● **TO-DO ITEM**
Which lines in the rows below contain the word "maximum"? Extract each of them in full.

(Chart understanding data)
......
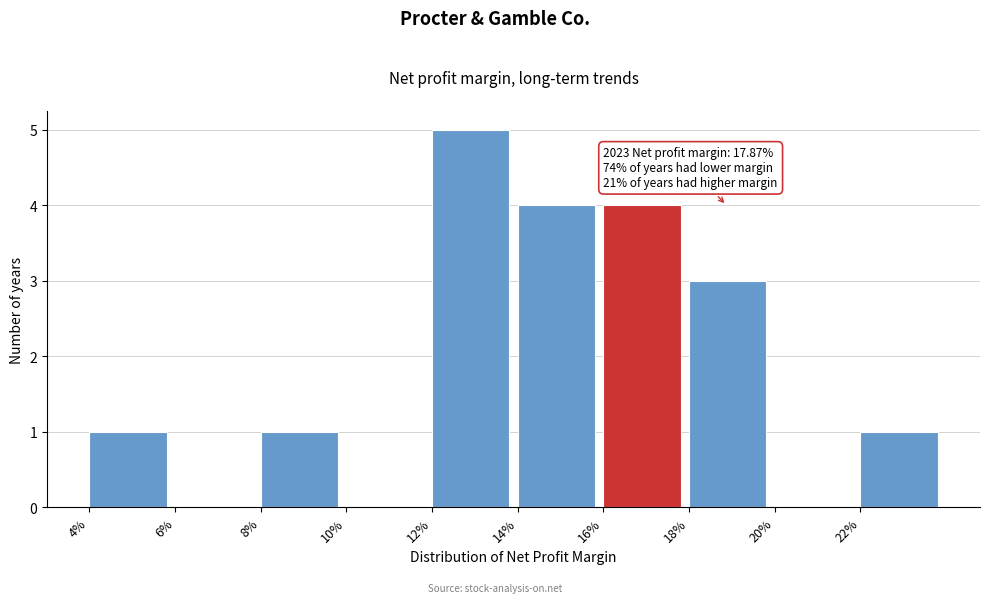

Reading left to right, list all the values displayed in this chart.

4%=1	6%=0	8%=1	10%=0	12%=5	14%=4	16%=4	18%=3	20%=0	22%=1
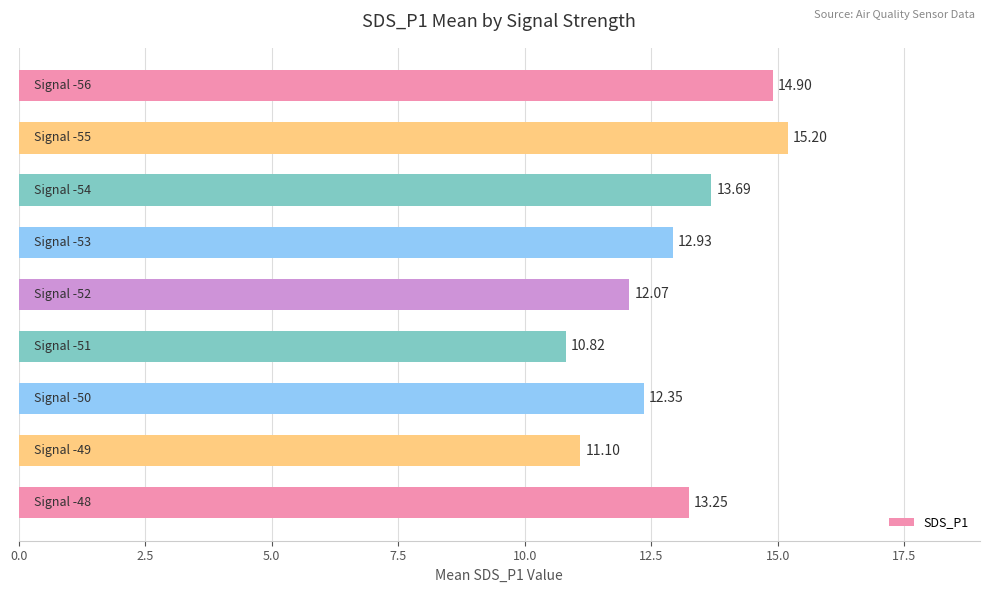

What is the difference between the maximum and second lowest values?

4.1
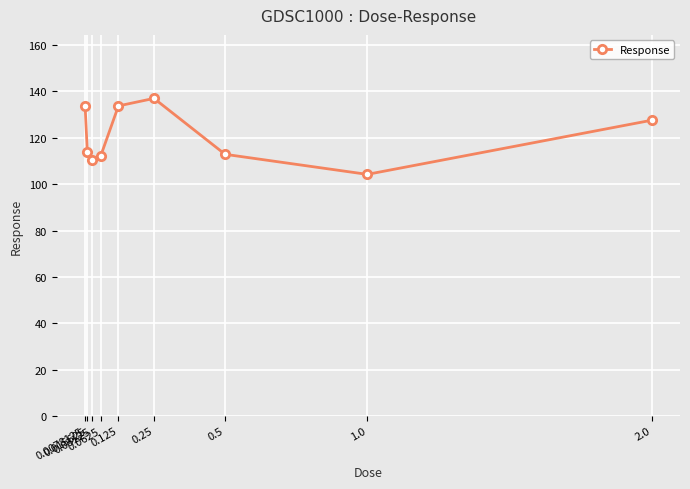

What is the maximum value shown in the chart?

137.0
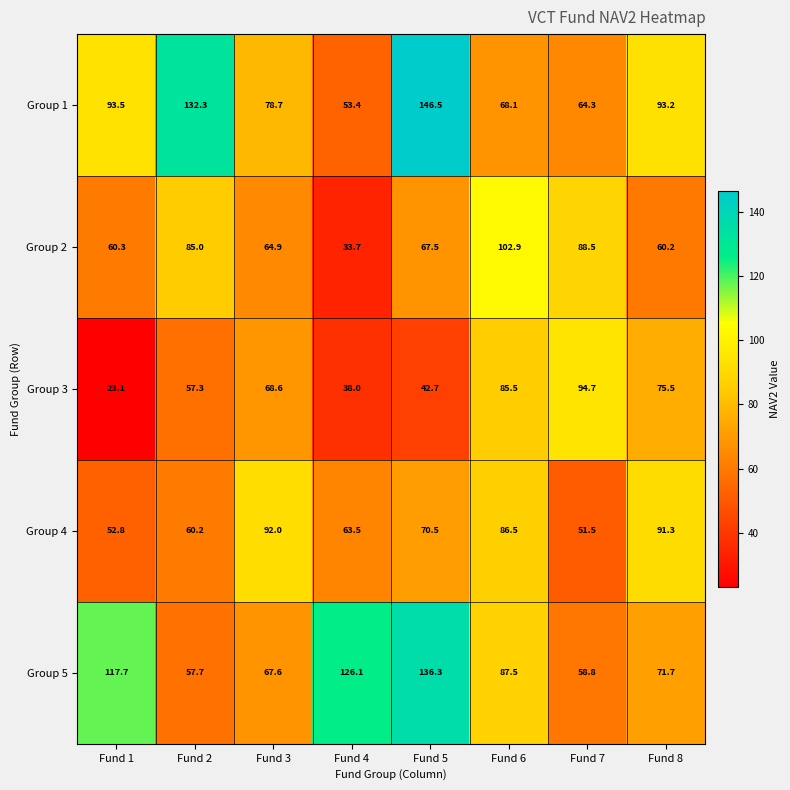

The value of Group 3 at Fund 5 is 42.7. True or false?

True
......
● **SOLUTION TO THIS TASK**
What is the difference between the maximum and second lowest values?
What is the maximum value shown in the chart?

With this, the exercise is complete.